The Reason Many Federal Employees Retire When Their Year Ends

The Reason Many Federal Employees Retire When Their Year Ends

After 2021 and the beginning of 2022, the Office of Personnel Management received its regular influx of retirement applications. OPM received 35,549 new retirement benefit claims in the first three months of this year. OPM’s Retirement Operations Center had 36,349 outstanding claims in its inventory at the end of March. It takes 128 days to process situations that require longer than 60 days.

When waiting for your retirement paperwork to be processed, it’s wise to hope for the best but plan for the worse. Anecdotally, I’ve heard several tales of waits, and stats suggest that those delays have gotten worse in the last two years.

For government employees, the conclusion of the leave year has always been the most popular time to retire.
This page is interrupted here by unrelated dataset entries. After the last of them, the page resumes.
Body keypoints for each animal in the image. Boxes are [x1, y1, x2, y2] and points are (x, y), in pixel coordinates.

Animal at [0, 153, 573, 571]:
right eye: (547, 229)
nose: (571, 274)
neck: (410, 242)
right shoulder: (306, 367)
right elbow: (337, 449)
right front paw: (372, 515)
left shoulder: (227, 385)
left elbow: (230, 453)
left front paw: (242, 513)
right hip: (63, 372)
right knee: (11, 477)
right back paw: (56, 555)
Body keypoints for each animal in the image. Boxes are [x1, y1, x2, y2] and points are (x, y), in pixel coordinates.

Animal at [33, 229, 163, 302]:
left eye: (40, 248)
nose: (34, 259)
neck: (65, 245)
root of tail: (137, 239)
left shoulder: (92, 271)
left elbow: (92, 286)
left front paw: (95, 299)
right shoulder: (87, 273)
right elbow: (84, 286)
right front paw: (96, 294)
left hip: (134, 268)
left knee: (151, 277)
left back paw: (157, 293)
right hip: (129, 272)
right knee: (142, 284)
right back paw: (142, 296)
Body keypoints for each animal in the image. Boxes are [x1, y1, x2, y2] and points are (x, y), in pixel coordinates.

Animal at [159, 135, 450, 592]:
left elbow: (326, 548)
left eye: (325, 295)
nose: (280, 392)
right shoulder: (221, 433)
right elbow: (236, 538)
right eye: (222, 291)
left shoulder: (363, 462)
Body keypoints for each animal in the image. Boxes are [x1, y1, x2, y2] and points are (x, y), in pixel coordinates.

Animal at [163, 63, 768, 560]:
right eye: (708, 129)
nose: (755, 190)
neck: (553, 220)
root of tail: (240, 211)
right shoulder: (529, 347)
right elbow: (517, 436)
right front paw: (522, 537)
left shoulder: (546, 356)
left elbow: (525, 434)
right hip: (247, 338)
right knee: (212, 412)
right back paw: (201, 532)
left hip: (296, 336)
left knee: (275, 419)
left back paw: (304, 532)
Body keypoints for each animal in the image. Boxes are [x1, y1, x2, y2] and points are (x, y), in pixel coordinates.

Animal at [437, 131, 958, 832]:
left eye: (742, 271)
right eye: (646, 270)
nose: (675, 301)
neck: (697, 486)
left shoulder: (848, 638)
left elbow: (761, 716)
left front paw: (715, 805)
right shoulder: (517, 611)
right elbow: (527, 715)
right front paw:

The rationale for this is that if a retiree retires after the leave year, which is near the end of the calendar year, they will receive the maximum lump sum yearly leave payment.

The following are the advantages of retiring on December 31 under the Federal Employees Retirement System and on December 31 or January 1, 2, or 3 under the Civil Service Retirement System or CSRS Offset:

● While you wait for your retirement pension application to be completely adjudicated, receiving a lump-sum distribution of vacation time provides some cash on hand to meet living expenses. Most fresh retirees will get temporary or partial pension payments while their retirement is being processed.

● Because yearly leave is not subject to retirement or insurance deductions, the deductions from this payment are lower than those from a regular biweekly income.

● Employees who depart before the end of the current leave year would be compensated for any remaining vacation time in their account. It might include a “use it or lose it” policy for yearly off. You will not lose the yearly leave above the transfer limit if you resign before the new leave year begins.

● Employees must use all of their “use or lose” annual leave before the new leave year begins or risk losing everything except the 240-hour carryover allowance for most federal employees. Here’s how someone leaving on December 31, 2022, might be compensated for 448 hours of unclaimed yearly leave: Carry 240 hours over from 2021 to 2022; earn eight hours of annual vacation per leave period (for workers with 15 or more years of service), and don’t use accumulated leave in 2022. Each eight-hour accrual is added to the annual leave amount transferred over from 2021.